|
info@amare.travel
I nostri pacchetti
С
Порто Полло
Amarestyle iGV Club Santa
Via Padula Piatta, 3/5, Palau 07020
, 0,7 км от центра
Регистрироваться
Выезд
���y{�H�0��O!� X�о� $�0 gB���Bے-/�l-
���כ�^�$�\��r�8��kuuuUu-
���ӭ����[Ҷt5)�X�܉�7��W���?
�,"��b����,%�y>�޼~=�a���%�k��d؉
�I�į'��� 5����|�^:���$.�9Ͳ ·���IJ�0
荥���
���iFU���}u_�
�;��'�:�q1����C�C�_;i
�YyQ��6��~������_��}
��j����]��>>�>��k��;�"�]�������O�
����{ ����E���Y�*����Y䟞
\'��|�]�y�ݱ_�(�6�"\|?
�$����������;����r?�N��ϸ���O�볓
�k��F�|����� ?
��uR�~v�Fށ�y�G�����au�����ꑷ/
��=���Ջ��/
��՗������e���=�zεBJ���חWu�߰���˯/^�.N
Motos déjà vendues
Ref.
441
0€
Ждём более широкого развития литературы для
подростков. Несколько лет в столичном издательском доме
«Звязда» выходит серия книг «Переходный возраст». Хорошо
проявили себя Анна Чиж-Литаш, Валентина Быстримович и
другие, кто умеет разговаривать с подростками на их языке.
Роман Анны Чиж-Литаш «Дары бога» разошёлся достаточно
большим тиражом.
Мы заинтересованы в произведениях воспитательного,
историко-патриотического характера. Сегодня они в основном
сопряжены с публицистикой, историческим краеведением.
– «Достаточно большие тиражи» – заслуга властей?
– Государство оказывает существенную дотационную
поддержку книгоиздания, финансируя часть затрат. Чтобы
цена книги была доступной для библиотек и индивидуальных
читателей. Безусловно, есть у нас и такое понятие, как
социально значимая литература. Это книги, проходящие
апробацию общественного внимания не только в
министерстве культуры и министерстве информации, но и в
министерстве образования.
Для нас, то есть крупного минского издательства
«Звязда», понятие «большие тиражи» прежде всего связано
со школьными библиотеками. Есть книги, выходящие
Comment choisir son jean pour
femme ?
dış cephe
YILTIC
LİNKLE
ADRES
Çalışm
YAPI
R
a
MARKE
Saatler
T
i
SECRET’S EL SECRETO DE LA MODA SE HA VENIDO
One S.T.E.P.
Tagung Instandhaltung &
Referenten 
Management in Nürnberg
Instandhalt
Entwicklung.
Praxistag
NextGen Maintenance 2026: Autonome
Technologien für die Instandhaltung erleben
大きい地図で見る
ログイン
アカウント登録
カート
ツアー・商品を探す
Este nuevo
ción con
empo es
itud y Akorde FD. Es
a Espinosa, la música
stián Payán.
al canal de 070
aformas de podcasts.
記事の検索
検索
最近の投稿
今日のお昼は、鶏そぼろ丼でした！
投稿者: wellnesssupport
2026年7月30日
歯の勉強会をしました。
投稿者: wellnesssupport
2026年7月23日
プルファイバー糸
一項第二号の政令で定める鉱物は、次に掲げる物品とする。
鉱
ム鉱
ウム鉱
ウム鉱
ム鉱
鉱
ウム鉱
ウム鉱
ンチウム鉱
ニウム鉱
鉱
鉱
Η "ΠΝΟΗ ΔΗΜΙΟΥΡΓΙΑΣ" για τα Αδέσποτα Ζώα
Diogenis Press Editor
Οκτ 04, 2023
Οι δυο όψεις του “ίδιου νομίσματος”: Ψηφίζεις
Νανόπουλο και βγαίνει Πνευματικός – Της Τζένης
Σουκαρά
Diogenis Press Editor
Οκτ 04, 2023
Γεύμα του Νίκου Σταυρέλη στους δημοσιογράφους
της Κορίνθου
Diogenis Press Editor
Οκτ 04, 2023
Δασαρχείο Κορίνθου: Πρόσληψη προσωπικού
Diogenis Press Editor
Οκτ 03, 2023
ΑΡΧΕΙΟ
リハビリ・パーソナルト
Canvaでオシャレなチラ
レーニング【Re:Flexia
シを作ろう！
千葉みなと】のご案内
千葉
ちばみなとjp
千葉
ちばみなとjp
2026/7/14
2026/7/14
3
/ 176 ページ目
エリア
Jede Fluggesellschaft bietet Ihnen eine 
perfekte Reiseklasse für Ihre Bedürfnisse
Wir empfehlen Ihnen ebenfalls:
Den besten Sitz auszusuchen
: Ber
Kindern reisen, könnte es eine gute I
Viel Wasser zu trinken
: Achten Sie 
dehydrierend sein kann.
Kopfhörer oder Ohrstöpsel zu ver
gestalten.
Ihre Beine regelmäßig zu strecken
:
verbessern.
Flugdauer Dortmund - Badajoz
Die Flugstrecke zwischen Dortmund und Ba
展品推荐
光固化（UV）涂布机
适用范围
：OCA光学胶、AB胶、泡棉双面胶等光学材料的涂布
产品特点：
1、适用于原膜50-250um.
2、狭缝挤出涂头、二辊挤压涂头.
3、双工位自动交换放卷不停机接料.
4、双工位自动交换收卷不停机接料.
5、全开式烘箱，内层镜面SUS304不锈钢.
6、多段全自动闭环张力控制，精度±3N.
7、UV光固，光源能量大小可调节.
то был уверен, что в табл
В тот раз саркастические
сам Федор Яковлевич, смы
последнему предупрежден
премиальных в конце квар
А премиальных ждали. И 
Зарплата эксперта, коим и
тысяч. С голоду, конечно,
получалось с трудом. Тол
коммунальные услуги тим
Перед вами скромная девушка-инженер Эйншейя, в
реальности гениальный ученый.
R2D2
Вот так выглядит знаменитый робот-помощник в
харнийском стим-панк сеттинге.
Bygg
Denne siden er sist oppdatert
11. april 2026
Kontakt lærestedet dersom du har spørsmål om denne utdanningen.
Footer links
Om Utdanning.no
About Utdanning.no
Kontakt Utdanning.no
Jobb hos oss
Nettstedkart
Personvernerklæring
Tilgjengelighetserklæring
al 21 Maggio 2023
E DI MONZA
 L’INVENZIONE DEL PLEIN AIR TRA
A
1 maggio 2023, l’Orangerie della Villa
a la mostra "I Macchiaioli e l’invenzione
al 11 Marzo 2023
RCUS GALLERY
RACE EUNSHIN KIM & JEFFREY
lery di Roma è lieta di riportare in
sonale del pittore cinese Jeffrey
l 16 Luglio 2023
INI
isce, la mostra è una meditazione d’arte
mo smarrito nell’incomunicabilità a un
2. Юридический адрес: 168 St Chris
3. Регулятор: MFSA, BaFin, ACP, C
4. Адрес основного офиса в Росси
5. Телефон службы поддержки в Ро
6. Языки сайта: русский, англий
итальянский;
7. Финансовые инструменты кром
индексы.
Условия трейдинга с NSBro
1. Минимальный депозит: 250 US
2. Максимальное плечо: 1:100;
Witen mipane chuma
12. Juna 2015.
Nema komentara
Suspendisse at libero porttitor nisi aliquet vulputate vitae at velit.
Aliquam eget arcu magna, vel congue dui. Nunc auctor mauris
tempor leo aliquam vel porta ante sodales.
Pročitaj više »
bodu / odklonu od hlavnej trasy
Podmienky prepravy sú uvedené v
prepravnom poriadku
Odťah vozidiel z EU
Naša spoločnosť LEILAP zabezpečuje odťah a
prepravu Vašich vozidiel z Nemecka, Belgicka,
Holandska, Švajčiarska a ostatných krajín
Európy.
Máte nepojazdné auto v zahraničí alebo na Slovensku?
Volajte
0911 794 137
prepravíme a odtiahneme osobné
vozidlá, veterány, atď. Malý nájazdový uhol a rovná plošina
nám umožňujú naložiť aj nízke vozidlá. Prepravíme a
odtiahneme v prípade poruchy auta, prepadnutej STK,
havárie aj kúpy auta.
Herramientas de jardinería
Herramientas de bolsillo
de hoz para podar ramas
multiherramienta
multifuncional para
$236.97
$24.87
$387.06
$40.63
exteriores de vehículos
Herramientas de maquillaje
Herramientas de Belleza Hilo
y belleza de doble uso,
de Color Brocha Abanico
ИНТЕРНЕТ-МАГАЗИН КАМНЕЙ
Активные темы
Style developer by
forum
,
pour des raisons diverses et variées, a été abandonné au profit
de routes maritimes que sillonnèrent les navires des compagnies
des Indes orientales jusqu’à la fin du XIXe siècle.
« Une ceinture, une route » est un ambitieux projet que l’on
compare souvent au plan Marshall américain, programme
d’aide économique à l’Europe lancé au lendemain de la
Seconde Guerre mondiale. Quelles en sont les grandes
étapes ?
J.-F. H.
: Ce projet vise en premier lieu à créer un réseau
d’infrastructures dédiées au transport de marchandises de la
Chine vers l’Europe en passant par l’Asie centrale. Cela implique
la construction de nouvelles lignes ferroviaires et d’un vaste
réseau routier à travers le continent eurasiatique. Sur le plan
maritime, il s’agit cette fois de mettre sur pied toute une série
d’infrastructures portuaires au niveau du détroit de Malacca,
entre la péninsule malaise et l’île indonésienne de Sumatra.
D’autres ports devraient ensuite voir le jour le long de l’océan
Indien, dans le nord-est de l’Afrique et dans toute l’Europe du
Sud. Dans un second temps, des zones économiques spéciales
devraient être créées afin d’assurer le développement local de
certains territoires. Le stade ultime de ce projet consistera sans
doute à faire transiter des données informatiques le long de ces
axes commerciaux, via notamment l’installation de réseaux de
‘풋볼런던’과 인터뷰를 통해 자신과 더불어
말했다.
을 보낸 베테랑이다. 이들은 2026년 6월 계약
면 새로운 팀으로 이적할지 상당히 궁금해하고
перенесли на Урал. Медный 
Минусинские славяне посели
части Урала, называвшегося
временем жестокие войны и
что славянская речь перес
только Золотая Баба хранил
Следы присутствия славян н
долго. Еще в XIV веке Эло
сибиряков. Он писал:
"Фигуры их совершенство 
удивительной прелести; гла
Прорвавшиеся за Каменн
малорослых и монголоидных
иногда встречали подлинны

----

**EXERCISE DIRECTIONS**
Look back at the entries above. Retype the line with "RACE EUNSHIN KIM & JEFFREY", the line with "créer un réseau", and all lines in between.

**REPLY TO THE TASK**
RACE EUNSHIN KIM & JEFFREY
lery di Roma è lieta di riportare in
sonale del pittore cinese Jeffrey
l 16 Luglio 2023
INI
isce, la mostra è una meditazione d’arte
mo smarrito nell’incomunicabilità a un
2. Юридический адрес: 168 St Chris
3. Регулятор: MFSA, BaFin, ACP, C
4. Адрес основного офиса в Росси
5. Телефон службы поддержки в Ро
6. Языки сайта: русский, англий
итальянский;
7. Финансовые инструменты кром
индексы.
Условия трейдинга с NSBro
1. Минимальный депозит: 250 US
2. Максимальное плечо: 1:100;
Witen mipane chuma
12. Juna 2015.
Nema komentara
Suspendisse at libero porttitor nisi aliquet vulputate vitae at velit.
Aliquam eget arcu magna, vel congue dui. Nunc auctor mauris
tempor leo aliquam vel porta ante sodales.
Pročitaj više »
bodu / odklonu od hlavnej trasy
Podmienky prepravy sú uvedené v
prepravnom poriadku
Odťah vozidiel z EU
Naša spoločnosť LEILAP zabezpečuje odťah a
prepravu Vašich vozidiel z Nemecka, Belgicka,
Holandska, Švajčiarska a ostatných krajín
Európy.
Máte nepojazdné auto v zahraničí alebo na Slovensku?
Volajte
0911 794 137
prepravíme a odtiahneme osobné
vozidlá, veterány, atď. Malý nájazdový uhol a rovná plošina
nám umožňujú naložiť aj nízke vozidlá. Prepravíme a
odtiahneme v prípade poruchy auta, prepadnutej STK,
havárie aj kúpy auta.
Herramientas de jardinería
Herramientas de bolsillo
de hoz para podar ramas
multiherramienta
multifuncional para
$236.97
$24.87
$387.06
$40.63
exteriores de vehículos
Herramientas de maquillaje
Herramientas de Belleza Hilo
y belleza de doble uso,
de Color Brocha Abanico
ИНТЕРНЕТ-МАГАЗИН КАМНЕЙ
Активные темы
Style developer by
forum
,
pour des raisons diverses et variées, a été abandonné au profit
de routes maritimes que sillonnèrent les navires des compagnies
des Indes orientales jusqu’à la fin du XIXe siècle.
« Une ceinture, une route » est un ambitieux projet que l’on
compare souvent au plan Marshall américain, programme
d’aide économique à l’Europe lancé au lendemain de la
Seconde Guerre mondiale. Quelles en sont les grandes
étapes ?
J.-F. H.
: Ce projet vise en premier lieu à créer un réseau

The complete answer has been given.